<<<<

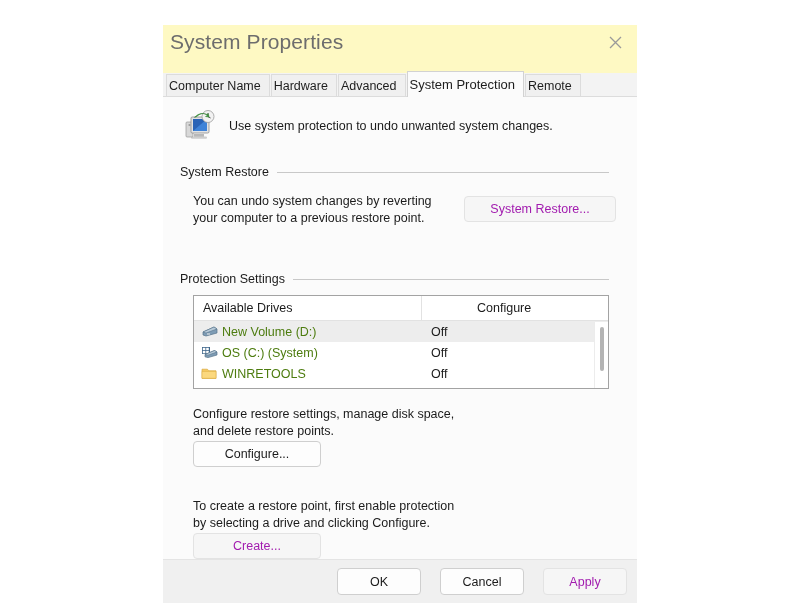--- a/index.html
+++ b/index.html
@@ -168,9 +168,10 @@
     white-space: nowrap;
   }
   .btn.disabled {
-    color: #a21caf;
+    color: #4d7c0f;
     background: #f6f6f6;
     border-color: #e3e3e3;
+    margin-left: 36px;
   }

>>>>
<<<<

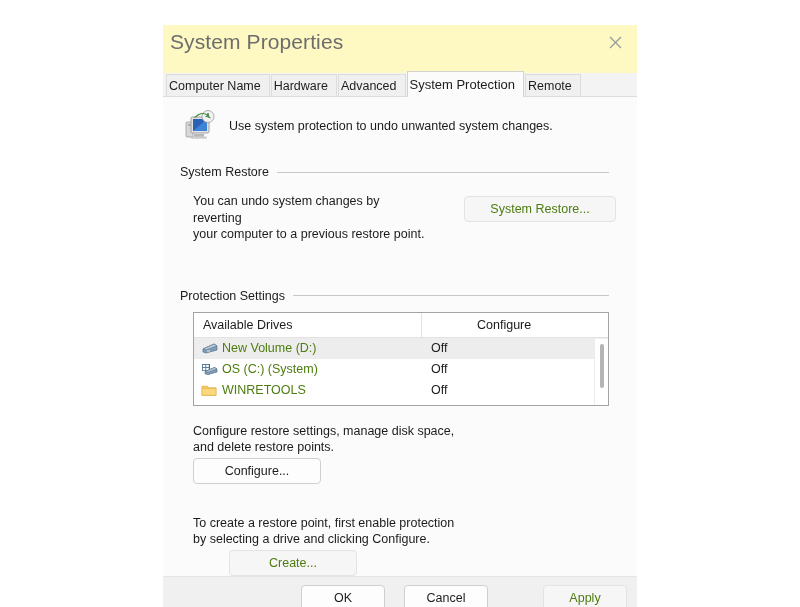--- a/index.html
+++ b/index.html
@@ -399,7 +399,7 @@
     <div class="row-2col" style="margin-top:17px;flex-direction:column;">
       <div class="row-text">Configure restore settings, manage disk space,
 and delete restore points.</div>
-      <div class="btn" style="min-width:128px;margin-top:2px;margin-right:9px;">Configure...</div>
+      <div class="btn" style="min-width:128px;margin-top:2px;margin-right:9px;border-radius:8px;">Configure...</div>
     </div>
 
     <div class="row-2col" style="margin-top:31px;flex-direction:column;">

>>>>

● ACTIVITY
Search the data for the string "right" and copy every line where it appears.

● RESULT
-      <div class="btn" style="min-width:128px;margin-top:2px;margin-right:9px;">Configure...</div>
+      <div class="btn" style="min-width:128px;margin-top:2px;margin-right:9px;border-radius:8px;">Configure...</div>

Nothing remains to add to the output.